Release Me 2

Release Me 2

When Barbra Streisand had to rethink plans for an upcoming album after the coronavirus forced the world into lockdown in 2020, she pivoted: Instead of seeking out new sounds, she reacquainted herself with her own vintage recordings. “I actually was collecting songs to make a new studio album,” she tells Apple Music. “But as you know, when you make a record, you have to see people; you have to talk to arrangers and producers and musicians. I can't sing with a mask, obviously. So this was the time to go back into the vault and find things that I haven't released yet.” Release Me 2—which follows 2012’s Release Me, her first collection of previously unreleased material—features 10 tracks that surfaced during Streisand’s latest return to the treasure trove of her musical archives.
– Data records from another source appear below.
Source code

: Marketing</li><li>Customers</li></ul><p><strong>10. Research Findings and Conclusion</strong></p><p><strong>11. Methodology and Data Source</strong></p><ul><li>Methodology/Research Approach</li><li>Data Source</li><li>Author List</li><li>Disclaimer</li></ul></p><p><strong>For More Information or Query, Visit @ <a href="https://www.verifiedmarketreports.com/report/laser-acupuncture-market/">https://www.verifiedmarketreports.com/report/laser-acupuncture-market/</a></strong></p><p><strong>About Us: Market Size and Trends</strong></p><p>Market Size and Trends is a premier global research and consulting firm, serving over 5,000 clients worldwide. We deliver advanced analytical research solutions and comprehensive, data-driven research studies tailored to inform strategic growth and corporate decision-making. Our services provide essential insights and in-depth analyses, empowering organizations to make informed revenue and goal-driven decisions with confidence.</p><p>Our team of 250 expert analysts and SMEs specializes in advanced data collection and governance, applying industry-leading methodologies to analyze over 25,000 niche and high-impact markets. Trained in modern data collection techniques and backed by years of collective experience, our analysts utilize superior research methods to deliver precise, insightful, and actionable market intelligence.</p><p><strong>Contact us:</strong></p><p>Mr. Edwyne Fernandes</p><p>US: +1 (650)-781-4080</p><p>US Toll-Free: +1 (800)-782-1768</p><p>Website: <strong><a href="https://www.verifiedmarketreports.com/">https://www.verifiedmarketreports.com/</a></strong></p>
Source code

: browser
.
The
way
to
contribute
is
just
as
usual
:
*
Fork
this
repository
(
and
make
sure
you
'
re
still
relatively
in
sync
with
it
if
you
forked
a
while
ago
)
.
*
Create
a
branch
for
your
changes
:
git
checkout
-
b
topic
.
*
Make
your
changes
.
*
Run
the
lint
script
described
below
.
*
It features duets with fellow icons that were recorded across decades, from Willie Nelson (who joins her on “I’d Want It to Be You”) and Barry Gibb (on “If Only You Were Mine,” a jazzy, playful romp for her and her old friend and “Guilty” collaborator) to Kermit the Frog (with whom she harmonizes on a human/Muppet rendition of “Rainbow Connection”). It also features a number of songs that resonate with her now far more than they did when she initially laid them to tape, like “Be Aware,” a social justice anthem she first recorded in the ’70s. “I wanted to help the world,” she says of the album’s lead-off track, which was written by Burt Bacharach and Hal David. “I wanted to help our country. I couldn't stand what was going on in the Vietnam War. It seems like yesterday.” Another standout, her take on Carole King’s “You Light Up My Life” off her 1973 album Fantasy, reflects the soul and intention of Release Me 2: Sometimes a beautiful musical moment is worth the wait—even if it means revisiting an old vocal take nearly five decades later and sprucing it up. “I remember recording it in 1973, but it was like a lousy arrangement—it had no magic, so I never released it,” she says before praising the newly revamped instrumentation for the Release Me 2 version. “I know I did a good vocal on it, but I let it disappear. So to reexamine it now—it's even a better feel than when I recorded it. I think it had to do with my own psyche at the time. I don't think I was really happy, and now I'm happy. I'm grateful. And I think it shows.”